Return each of the entries below word for word.

[Data for the task Boundary: Start]

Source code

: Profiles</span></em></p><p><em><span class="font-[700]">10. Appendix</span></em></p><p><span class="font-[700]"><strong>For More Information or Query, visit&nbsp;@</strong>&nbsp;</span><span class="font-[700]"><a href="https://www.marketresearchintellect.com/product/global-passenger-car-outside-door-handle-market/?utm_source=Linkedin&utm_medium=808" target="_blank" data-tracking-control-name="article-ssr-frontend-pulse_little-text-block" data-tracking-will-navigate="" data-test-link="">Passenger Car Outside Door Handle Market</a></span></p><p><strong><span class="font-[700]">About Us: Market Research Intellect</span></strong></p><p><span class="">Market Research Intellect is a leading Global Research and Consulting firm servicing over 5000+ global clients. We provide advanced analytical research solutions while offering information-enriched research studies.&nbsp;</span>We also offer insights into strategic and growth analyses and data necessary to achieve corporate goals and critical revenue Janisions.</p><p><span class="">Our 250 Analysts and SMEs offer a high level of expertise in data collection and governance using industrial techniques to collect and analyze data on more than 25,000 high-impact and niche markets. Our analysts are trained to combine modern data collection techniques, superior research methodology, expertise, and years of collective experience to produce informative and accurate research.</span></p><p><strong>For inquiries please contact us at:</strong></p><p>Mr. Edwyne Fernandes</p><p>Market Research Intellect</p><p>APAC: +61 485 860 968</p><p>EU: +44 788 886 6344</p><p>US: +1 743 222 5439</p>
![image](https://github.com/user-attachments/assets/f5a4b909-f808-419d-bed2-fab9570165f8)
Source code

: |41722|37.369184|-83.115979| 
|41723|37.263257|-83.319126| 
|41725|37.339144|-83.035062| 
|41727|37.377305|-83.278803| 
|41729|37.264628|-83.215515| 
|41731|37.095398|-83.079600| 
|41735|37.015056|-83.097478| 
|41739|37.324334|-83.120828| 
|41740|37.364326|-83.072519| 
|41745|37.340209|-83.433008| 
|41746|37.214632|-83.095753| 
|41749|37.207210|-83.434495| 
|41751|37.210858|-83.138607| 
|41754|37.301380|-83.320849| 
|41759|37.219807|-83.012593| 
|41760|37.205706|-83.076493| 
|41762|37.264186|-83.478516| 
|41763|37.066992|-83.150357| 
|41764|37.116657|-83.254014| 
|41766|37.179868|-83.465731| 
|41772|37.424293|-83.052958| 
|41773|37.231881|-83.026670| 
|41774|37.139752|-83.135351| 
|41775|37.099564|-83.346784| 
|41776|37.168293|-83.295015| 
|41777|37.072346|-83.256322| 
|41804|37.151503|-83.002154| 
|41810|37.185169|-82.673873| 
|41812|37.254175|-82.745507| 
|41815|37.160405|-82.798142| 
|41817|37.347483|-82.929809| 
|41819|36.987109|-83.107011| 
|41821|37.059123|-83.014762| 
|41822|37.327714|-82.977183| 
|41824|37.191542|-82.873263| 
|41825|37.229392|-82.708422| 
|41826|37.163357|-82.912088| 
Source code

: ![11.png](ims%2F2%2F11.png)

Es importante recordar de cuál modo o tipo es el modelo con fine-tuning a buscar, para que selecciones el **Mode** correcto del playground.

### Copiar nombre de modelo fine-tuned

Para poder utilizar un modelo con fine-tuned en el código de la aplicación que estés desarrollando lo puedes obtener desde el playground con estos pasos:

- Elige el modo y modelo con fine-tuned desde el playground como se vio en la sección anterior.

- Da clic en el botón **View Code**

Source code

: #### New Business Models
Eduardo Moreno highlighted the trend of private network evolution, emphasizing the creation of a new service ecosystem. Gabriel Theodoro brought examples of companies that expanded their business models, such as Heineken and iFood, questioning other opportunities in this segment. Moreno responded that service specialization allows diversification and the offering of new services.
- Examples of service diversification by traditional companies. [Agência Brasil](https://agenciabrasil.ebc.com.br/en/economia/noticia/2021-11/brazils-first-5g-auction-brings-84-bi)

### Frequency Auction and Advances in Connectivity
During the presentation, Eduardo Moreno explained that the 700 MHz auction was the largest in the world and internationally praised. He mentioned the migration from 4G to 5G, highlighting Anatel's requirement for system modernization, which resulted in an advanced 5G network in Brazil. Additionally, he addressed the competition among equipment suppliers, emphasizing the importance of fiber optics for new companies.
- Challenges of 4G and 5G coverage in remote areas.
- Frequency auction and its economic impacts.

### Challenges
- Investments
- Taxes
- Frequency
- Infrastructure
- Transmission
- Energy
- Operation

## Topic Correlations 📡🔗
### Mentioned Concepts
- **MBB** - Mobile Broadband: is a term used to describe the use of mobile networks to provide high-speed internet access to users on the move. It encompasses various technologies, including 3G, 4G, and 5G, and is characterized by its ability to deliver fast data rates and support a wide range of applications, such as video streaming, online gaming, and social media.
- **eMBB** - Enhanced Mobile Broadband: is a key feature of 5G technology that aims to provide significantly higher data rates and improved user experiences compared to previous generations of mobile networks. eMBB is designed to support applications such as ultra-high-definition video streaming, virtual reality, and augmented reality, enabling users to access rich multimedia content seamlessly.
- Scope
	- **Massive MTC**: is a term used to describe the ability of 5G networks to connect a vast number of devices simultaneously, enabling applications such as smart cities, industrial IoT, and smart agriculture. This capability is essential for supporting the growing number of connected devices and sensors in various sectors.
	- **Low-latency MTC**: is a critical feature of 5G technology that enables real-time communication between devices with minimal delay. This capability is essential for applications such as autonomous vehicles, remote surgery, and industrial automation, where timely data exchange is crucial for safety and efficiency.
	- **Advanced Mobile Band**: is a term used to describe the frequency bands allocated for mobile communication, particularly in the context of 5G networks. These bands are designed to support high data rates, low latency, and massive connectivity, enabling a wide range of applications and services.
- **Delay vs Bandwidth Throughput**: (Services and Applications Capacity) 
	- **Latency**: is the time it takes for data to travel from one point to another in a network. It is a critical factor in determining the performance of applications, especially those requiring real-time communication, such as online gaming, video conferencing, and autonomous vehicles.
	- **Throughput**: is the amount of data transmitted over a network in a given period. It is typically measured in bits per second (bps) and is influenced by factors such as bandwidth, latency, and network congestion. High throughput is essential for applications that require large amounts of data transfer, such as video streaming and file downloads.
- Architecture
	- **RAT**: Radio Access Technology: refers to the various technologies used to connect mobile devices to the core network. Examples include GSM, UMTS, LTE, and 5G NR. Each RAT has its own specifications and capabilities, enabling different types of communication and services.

[Data for the task Boundary: End]

Expected answer:
Source code

: Profiles</span></em></p><p><em><span class="font-[700]">10. Appendix</span></em></p><p><span class="font-[700]"><strong>For More Information or Query, visit&nbsp;@</strong>&nbsp;</span><span class="font-[700]"><a href="https://www.marketresearchintellect.com/product/global-passenger-car-outside-door-handle-market/?utm_source=Linkedin&utm_medium=808" target="_blank" data-tracking-control-name="article-ssr-frontend-pulse_little-text-block" data-tracking-will-navigate="" data-test-link="">Passenger Car Outside Door Handle Market</a></span></p><p><strong><span class="font-[700]">About Us: Market Research Intellect</span></strong></p><p><span class="">Market Research Intellect is a leading Global Research and Consulting firm servicing over 5000+ global clients. We provide advanced analytical research solutions while offering information-enriched research studies.&nbsp;</span>We also offer insights into strategic and growth analyses and data necessary to achieve corporate goals and critical revenue Janisions.</p><p><span class="">Our 250 Analysts and SMEs offer a high level of expertise in data collection and governance using industrial techniques to collect and analyze data on more than 25,000 high-impact and niche markets. Our analysts are trained to combine modern data collection techniques, superior research methodology, expertise, and years of collective experience to produce informative and accurate research.</span></p><p><strong>For inquiries please contact us at:</strong></p><p>Mr. Edwyne Fernandes</p><p>Market Research Intellect</p><p>APAC: +61 485 860 968</p><p>EU: +44 788 886 6344</p><p>US: +1 743 222 5439</p>
![image](https://github.com/user-attachments/assets/f5a4b909-f808-419d-bed2-fab9570165f8)
Source code

: |41722|37.369184|-83.115979| 
|41723|37.263257|-83.319126| 
|41725|37.339144|-83.035062| 
|41727|37.377305|-83.278803| 
|41729|37.264628|-83.215515| 
|41731|37.095398|-83.079600| 
|41735|37.015056|-83.097478| 
|41739|37.324334|-83.120828| 
|41740|37.364326|-83.072519| 
|41745|37.340209|-83.433008| 
|41746|37.214632|-83.095753| 
|41749|37.207210|-83.434495| 
|41751|37.210858|-83.138607| 
|41754|37.301380|-83.320849| 
|41759|37.219807|-83.012593| 
|41760|37.205706|-83.076493| 
|41762|37.264186|-83.478516| 
|41763|37.066992|-83.150357| 
|41764|37.116657|-83.254014| 
|41766|37.179868|-83.465731| 
|41772|37.424293|-83.052958| 
|41773|37.231881|-83.026670| 
|41774|37.139752|-83.135351| 
|41775|37.099564|-83.346784| 
|41776|37.168293|-83.295015| 
|41777|37.072346|-83.256322| 
|41804|37.151503|-83.002154| 
|41810|37.185169|-82.673873| 
|41812|37.254175|-82.745507| 
|41815|37.160405|-82.798142| 
|41817|37.347483|-82.929809| 
|41819|36.987109|-83.107011| 
|41821|37.059123|-83.014762| 
|41822|37.327714|-82.977183| 
|41824|37.191542|-82.873263| 
|41825|37.229392|-82.708422| 
|41826|37.163357|-82.912088| 
Source code

: ![11.png](ims%2F2%2F11.png)

Es importante recordar de cuál modo o tipo es el modelo con fine-tuning a buscar, para que selecciones el **Mode** correcto del playground.

### Copiar nombre de modelo fine-tuned

Para poder utilizar un modelo con fine-tuned en el código de la aplicación que estés desarrollando lo puedes obtener desde el playground con estos pasos:

- Elige el modo y modelo con fine-tuned desde el playground como se vio en la sección anterior.

- Da clic en el botón **View Code**

Source code

: #### New Business Models
Eduardo Moreno highlighted the trend of private network evolution, emphasizing the creation of a new service ecosystem. Gabriel Theodoro brought examples of companies that expanded their business models, such as Heineken and iFood, questioning other opportunities in this segment. Moreno responded that service specialization allows diversification and the offering of new services.
- Examples of service diversification by traditional companies. [Agência Brasil](https://agenciabrasil.ebc.com.br/en/economia/noticia/2021-11/brazils-first-5g-auction-brings-84-bi)

### Frequency Auction and Advances in Connectivity
During the presentation, Eduardo Moreno explained that the 700 MHz auction was the largest in the world and internationally praised. He mentioned the migration from 4G to 5G, highlighting Anatel's requirement for system modernization, which resulted in an advanced 5G network in Brazil. Additionally, he addressed the competition among equipment suppliers, emphasizing the importance of fiber optics for new companies.
- Challenges of 4G and 5G coverage in remote areas.
- Frequency auction and its economic impacts.

### Challenges
- Investments
- Taxes
- Frequency
- Infrastructure
- Transmission
- Energy
- Operation

## Topic Correlations 📡🔗
### Mentioned Concepts
- **MBB** - Mobile Broadband: is a term used to describe the use of mobile networks to provide high-speed internet access to users on the move. It encompasses various technologies, including 3G, 4G, and 5G, and is characterized by its ability to deliver fast data rates and support a wide range of applications, such as video streaming, online gaming, and social media.
- **eMBB** - Enhanced Mobile Broadband: is a key feature of 5G technology that aims to provide significantly higher data rates and improved user experiences compared to previous generations of mobile networks. eMBB is designed to support applications such as ultra-high-definition video streaming, virtual reality, and augmented reality, enabling users to access rich multimedia content seamlessly.
- Scope
	- **Massive MTC**: is a term used to describe the ability of 5G networks to connect a vast number of devices simultaneously, enabling applications such as smart cities, industrial IoT, and smart agriculture. This capability is essential for supporting the growing number of connected devices and sensors in various sectors.
	- **Low-latency MTC**: is a critical feature of 5G technology that enables real-time communication between devices with minimal delay. This capability is essential for applications such as autonomous vehicles, remote surgery, and industrial automation, where timely data exchange is crucial for safety and efficiency.
	- **Advanced Mobile Band**: is a term used to describe the frequency bands allocated for mobile communication, particularly in the context of 5G networks. These bands are designed to support high data rates, low latency, and massive connectivity, enabling a wide range of applications and services.
- **Delay vs Bandwidth Throughput**: (Services and Applications Capacity) 
	- **Latency**: is the time it takes for data to travel from one point to another in a network. It is a critical factor in determining the performance of applications, especially those requiring real-time communication, such as online gaming, video conferencing, and autonomous vehicles.
	- **Throughput**: is the amount of data transmitted over a network in a given period. It is typically measured in bits per second (bps) and is influenced by factors such as bandwidth, latency, and network congestion. High throughput is essential for applications that require large amounts of data transfer, such as video streaming and file downloads.
- Architecture
	- **RAT**: Radio Access Technology: refers to the various technologies used to connect mobile devices to the core network. Examples include GSM, UMTS, LTE, and 5G NR. Each RAT has its own specifications and capabilities, enabling different types of communication and services.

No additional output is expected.